Best Transport Connections with Quick Algorithms

Relying on public transport as a newcomer or occasional user can be rather stressful. For some years now, apps have been helping users to find the right bus or train. What many users do not know: The digital helpers do not always tell us the best route when considering e.g. the number of changes of buses or trains or even other transport means, such as cars or bicycles. Researchers of Karlsruhe Institute of Technology (KIT) work on a remedy.

Apps help travelers in planning public transport routes, but often fail to display the best route. (Photo: Robert Fuge, KIT)

“Today’s route planners, for instance, do not consider walks,“ says Dorothea Wagner, Head of KIT’s Institute of Theoretical Informatics. On balance, it might be quicker to walk ten minutes to the bus stop than to use the underground around the corner, the professor of algorithmics points out. The situation is similar when additional means of transportation, such as taxis or bicycles, have to be taken into account, or park and ride scenarios, when travelers park their car near stops of public transport and then use the bus, train, or tram.

Wagner solves the problem with highly efficient algorithms. “Algorithmically speaking, it is not very demanding to identify the quickest route,” says the expert. Such programs have been available for twenty years now. The problem is the mass of data describing more complex transportation scenarios. “We have to get quicker.” This is to be achieved by combining smart pre-calculations with quick algorithms to determine the best transport connections. First results mark a breakthrough in this area and will be presented at the international conference ALGO 2019 in Munich in September.

The results will also help planners of public transport optimize their schedules and operational planning. Changing needs of customers will influence the routes and times for which more or less vehicles have to be deployed.

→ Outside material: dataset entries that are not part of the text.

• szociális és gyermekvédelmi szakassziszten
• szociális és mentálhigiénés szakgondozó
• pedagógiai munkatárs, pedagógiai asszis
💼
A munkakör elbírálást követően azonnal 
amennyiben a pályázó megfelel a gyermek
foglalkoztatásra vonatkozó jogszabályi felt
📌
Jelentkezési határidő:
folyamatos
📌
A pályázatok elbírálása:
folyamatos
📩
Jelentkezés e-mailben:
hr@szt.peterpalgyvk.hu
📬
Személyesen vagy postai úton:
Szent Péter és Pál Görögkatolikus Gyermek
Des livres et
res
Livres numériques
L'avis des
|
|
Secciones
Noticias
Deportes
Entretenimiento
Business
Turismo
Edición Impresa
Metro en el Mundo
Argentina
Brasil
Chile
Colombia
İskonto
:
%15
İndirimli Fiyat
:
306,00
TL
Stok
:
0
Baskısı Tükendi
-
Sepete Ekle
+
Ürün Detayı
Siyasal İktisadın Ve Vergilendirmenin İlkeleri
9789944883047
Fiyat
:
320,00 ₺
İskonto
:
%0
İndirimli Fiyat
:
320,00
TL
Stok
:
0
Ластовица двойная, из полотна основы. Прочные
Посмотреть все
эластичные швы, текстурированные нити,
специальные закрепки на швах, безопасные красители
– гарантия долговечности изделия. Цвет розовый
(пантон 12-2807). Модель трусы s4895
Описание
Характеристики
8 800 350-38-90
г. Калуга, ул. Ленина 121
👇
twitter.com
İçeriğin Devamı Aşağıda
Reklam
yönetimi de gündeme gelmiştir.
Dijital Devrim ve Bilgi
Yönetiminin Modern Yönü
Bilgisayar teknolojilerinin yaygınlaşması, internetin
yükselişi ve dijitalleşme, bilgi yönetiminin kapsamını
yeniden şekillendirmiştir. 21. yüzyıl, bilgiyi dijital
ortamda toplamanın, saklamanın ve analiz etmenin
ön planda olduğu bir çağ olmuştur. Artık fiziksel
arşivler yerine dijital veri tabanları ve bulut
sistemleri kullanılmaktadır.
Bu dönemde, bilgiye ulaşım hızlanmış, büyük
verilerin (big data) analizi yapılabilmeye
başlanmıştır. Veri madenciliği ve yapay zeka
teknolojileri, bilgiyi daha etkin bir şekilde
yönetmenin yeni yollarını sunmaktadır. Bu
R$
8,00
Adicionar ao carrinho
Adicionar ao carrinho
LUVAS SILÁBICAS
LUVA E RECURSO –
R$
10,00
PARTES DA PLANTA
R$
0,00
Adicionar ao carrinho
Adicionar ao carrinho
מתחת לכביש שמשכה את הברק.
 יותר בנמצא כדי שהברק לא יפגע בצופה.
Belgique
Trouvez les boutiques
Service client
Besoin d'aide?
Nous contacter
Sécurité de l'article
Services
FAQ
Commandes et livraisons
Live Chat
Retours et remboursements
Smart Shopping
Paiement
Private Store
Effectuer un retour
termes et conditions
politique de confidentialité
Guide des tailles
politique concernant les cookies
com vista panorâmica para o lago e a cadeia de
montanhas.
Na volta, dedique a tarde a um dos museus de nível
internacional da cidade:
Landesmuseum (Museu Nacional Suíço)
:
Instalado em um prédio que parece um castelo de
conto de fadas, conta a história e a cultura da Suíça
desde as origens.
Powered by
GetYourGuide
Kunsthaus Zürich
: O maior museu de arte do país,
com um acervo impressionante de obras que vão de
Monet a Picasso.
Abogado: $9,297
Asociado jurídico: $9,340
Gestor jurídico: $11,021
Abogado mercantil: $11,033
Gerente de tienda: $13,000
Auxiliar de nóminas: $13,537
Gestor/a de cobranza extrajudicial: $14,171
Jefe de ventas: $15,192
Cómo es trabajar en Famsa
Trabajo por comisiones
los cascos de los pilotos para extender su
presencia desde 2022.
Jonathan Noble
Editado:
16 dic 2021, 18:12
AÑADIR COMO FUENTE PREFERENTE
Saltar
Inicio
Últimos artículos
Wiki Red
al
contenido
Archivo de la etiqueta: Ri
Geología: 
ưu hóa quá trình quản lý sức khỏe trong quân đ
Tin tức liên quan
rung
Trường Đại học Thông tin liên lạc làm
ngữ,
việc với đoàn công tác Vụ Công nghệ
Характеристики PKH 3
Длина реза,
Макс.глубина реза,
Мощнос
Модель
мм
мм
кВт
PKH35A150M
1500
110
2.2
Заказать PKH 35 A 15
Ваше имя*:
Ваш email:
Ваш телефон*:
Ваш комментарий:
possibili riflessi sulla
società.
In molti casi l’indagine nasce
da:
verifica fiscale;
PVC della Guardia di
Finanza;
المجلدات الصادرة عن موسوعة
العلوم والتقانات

The German Research Foundation (DFG) will continue funding of the research group FOR 2083 on “Integrated Planning for Public Transportation” for another three years until 2021. Apart from the KIT, Stuttgart University, the University of Halle-Wittenberg, and the Fraunhofer Institute for Industrial Mathematics, Kaiserslautern, are involved in the project. The total amount of funding for the three years is about EUR 1.5 million. Funding will be distributed to the four research locations.